“It is found that (media) sentiment concentration was directionally in sync with the policy rate decision except on few occasions,” said the article on ‘Policy rate expectations in media,’ written by Geetha Giddi and Shweta Kumari, Big Data Analytics Division, Department of Statistics and Information Management (DSIM), RBI.
The views expressed in this article are those of the authors and do not represent the views of the RBI, the article said.
It further said that with growing importance of central bank communication in market economies, the role of electronic and print media has gained importance.
“Media disseminates, explains and interprets news to the general public, and also conveys concerns, perceptions and opinions of various economic agents to the policy makers, either directly or indirectly,” it added.

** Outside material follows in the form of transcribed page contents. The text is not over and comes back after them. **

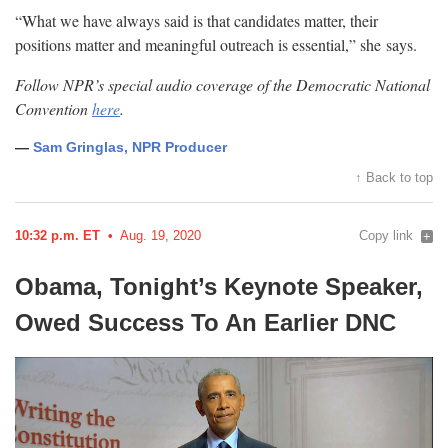
“What we have always said is that candidates matter, their
positions matter and meaningful outreach is essential,” she
says.
Follow NPR’s special audio coverage of the Democratic National
Convention
here
.
—
Sam Gringlas, NPR Producer
↑ Back to top
10:32 p.m. ET
Aug. 19, 2020
Copy link
Obama, Tonight’s Keynote Speaker,
Owed Success To An Earlier
DNC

Traditionally, central banks have used various forward-looking surveys to elicit feedback on a wide range of macro-economic and financial variables from firms, households and professionals to bridge data gaps and generate high frequency data for policy inputs.
“With deeper penetration of internet, new sources (newsfeeds, online portals, social media platforms) are transmitting news to the market as well as to the public, generating micro voluminous data at high frequency,” the article said.
The analysis reveals that “for most of the time period under consideration, sentiment was noticeably concentrated in one of the sentiment classes (increase/decrease/neutral), indicating media’s overall tilt towards a particular rate action”.
News articles used in this study were sourced from a media intelligence firm. Daily news related to policy rate from April 2015 to December 2019 was culled out from the source.
April 2015 was chosen as the starting point in view of the start of the flexible inflation targeting (FIT) regime in India, the article said.